“We work with plenty of autistic kids!” is not the same as “We know how to serve autistic children.”

The dentist told me this after I asked for a referral to a service provider who knows how to serve autistic children.

This was after she stated that since our 4-year-old was getting bigger and stronger, so for his next appointment, he would need to be strapped down.

This was after a stressful 5-minute cleaning where two hygienists and I tried to support and secure Zachary so that the dentist could clean his teeth.

Was there a struggle? Yes.

Was it brief? Yes.

Should he be strapped down? Hell to the NO!

I asked her why she didn’t ease him and engaged him in the process. To let him check out the chair and equipment. Let him hear the sounds of the tools and try to foster some level of trust or connection.

The dentist’s office can be scary, even for neurotypical kids (and adults); imagine what it’s like for an autistic child with heightened sensory sensitivity!

Her response was, “That’s what works for him?”


It took me conjuring up all my EQ strength not to snap on this woman.

Just because parents send you their autistic children doesn’t mean you are competent to serve them and serve them well.

Every autistic child is unique and will have different challenges, like any one of us.

To be a great service provider, it would behoove you to continue learning how to work with and meet the needs of the people you serve.

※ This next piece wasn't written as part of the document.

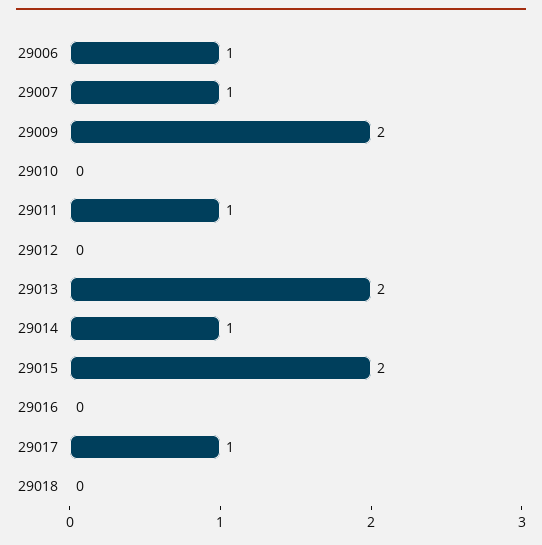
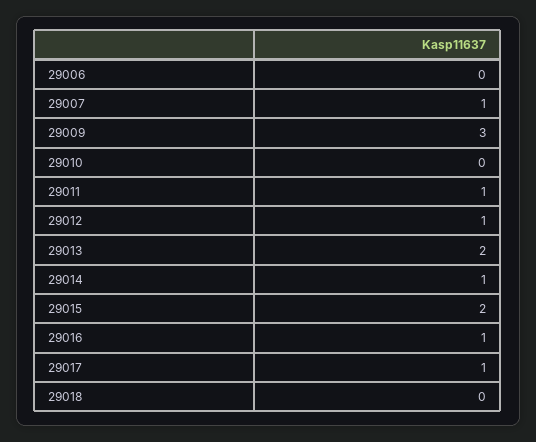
29006: 1 -> 0
29009: 2 -> 3
29012: 0 -> 1
29016: 0 -> 1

I have no problem advocating for my children; however, before assuming you’ve come up with a solution, be curious and ask questions.

It’s giving low emotional intelligence.

This incident reminds me how some leaders take this same approach.

They believe that because of their title and basic skills, they know how to lead.

They focus on a quick outcome, not necessarily the best one.

They act before they ask.

They need to practice the pause, become self-aware, and assess the situation from a different perspective.

In their quest for short-term results, they miss opportunities to connect with their team members to learn what each member needs to bring their best and be their best.

This momma is still regulating herself and processing.